Second benchmark edition shows major gains in open-ended compliance work, shifting the focus from model choice to real-world deployment.
AI has crossed a practical threshold in compliance & ethics. The EQS AI Benchmark Volume 2 shows that the latest generation of AI models not only improves performance, but can now reliably handle multi-step compliance workflows – a capability that was out of reach just six months ago.
Building on the first volume published in October 2025. EQS Group tested four newly released frontier AI models on the same set of 120 real-world compliance tasks. The updated benchmark, created in collaboration with the German association Berufsverband der Compliance Manager e.V. (BCM), now compares a total of ten leading models, providing a direct view of how the latest generation performs against last year’s frontier.
Frontier models converge at the top
In Volume 2. OpenAI’s GPT-5.4 now leads the benchmark with a score of 87.6%, closely followed by Google’s Gemini 3.1 Pro (87.4%) and Anthropic’s Claude Opus 4.6 (86.1%). The leading models are now separated by little more than one percentage point. This clustering signals a clear shift: while performance gains continue, leading models are approaching a practical ceiling for general compliance tasks, making deployment strategy more important than marginal differences in model capability.
Biggest gains in open-ended compliance work
The most meaningful improvements are seen in open-ended tasks such as drafting reports, policies, or investigation plans – tasks that closely mirror the work compliance teams deliver to internal stakeholders, management, and regulators.

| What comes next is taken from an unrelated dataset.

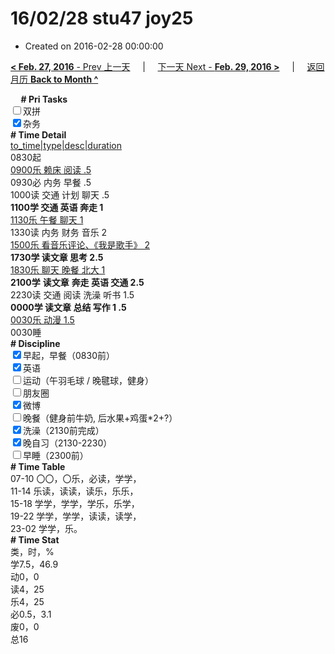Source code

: # 16/02/28 stu47 joy25

- Created on 2016-02-28 00:00:00

[**< Feb. 27, 2016** - Prev 上一天](_archived/lifelogs/2016/02/d27.md) &nbsp; &nbsp; | &nbsp; &nbsp; [下一天 Next - **Feb. 29, 2016 >**](_archived/lifelogs/2016/02/d29.md) &nbsp; &nbsp; |  &nbsp; &nbsp; [返回月历 **Back to Month ^**](_archived/lifelogs/2016/02/index.md)
<br/><div><b>     # Pri Tasks</b></div><div><input type="checkbox"/>双拼</div><div><input checked="true" type="checkbox"/>杂务</div><div><b># Time Detail</b></div><div><u>to_time|type|desc|duration</u></div><div>0830起</div><div><u>0900乐 赖床 阅读 .5</u></div><div>0930必 内务 早餐 .5</div><div>1000读 交通 计划 聊天 .5</div><div><b>1100学 交通 英语 奔走 1</b></div><div><u>1130乐 午餐 聊天 1</u></div><div>1330读 内务 财务 音乐 2</div><div><u>1500乐 看音乐评论、《我是歌手》 2</u></div><div><b>1730学 读文章 思考 2.5</b></div><div><u>1830乐 聊天 晚餐 北大 1</u></div><div><b>2100学</b> <b>读文章</b> <b>奔走 英语 交通 2.5</b></div><div>2230读 交通 阅读 洗澡 听书 1.5</div><div><b>0000学 读文章 总结 写作 1 .5</b></div><div><u>0030乐 动漫 1.5</u></div><div>0030睡</div><div><b># Discipline</b></div><div><input checked="true" type="checkbox"/>早起，早餐（0830前）</div><div><input checked="true" type="checkbox"/>英语</div><div><input type="checkbox"/>运动（午羽毛球 / 晚毽球，健身）</div><div><input type="checkbox"/>朋友圈</div><div><input checked="true" type="checkbox"/>微博</div><div><input type="checkbox"/>晚餐（健身前牛奶, 后水果+鸡蛋*2+?）</div><div><input checked="true" type="checkbox"/>洗澡（2130前完成）</div><div><input checked="true" type="checkbox"/>晚自习（2130-2230）</div><div><input type="checkbox"/>早睡（2300前）</div><div><b># Time Table</b></div><div>07-10 〇〇，〇乐，必读，学学，</div><div>11-14 乐读，读读，读乐，乐乐，</div><div>15-18 学学，学学，学乐，乐学，</div><div>19-22 学学，学学，读读，读学，</div><div>23-02 学学，乐。</div><div><b># Time Stat</b></div><div>类，时，%</div><div>学7.5，46.9</div><div>动0，0</div><div>读4，25</div><div>乐4，25</div><div>必0.5，3.1</div><div>废0，0</div><div>总16</div>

Across all vendors, performance in these tasks increased significantly, with improvements of up to +17-18 percentage points compared to the first report, moving outputs from “usable with heavy editing” to “usable with light review.”
Agentic compliance workflows cross a key threshold
The most important finding of the benchmark lies beyond individual task performance: AI models are now approaching the capability needed to support multi-step compliance workflows end-to-end. In a simulated Conflict of Interest process – covering classification, risk assessment, review routing, and mitigation – a single frontier model (GPT-5.4) achieved above 90% performance across each individual workflow step. While the benchmark did not test a fully connected agentic workflow, the results indicate that such workflows are becoming significantly more feasible than they were just six months ago.

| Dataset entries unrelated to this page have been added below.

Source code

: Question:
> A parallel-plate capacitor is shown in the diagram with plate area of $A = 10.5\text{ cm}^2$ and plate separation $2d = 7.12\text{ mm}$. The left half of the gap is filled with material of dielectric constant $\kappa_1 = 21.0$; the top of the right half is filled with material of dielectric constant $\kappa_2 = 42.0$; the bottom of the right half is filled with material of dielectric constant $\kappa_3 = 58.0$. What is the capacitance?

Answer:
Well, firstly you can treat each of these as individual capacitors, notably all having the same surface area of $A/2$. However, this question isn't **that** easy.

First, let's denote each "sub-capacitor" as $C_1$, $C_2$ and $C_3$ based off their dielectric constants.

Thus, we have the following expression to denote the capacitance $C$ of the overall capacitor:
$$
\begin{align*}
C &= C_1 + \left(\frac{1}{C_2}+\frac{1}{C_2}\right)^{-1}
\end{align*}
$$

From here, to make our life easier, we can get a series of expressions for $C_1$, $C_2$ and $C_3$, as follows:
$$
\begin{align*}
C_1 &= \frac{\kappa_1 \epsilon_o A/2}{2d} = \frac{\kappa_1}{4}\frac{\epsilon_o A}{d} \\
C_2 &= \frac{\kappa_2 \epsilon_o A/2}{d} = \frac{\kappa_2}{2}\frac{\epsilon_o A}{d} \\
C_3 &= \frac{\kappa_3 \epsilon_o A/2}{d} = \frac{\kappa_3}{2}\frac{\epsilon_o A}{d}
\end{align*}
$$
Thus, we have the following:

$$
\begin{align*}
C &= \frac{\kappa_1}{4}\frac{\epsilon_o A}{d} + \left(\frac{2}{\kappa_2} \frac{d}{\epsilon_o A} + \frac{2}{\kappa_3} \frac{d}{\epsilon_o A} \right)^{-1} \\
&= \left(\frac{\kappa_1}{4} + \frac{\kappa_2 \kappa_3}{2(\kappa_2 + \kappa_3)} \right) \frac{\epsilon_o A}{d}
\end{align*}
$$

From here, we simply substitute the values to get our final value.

“The benchmark shows how quickly AI is becoming a real driver of innovation in Compliance”, said Dr. Martin Benda, President of BCM. “The opportunity now is to translate these capabilities into practical applications – in a way that strengthens both effectiveness and responsible oversight.”
“Six months ago, the question was whether AI could support real compliance work. Today, the question is how we design workflows around it,” said Moritz Homann, Head of AI at EQS Group. “Agentic compliance is no longer a question of feasibility, but of design, especially where to place the right human oversight. The latest models are strong enough to handle multi-step processes, but the real differentiator is the context around them: the tools and checkpoints that make AI reliable in practice.”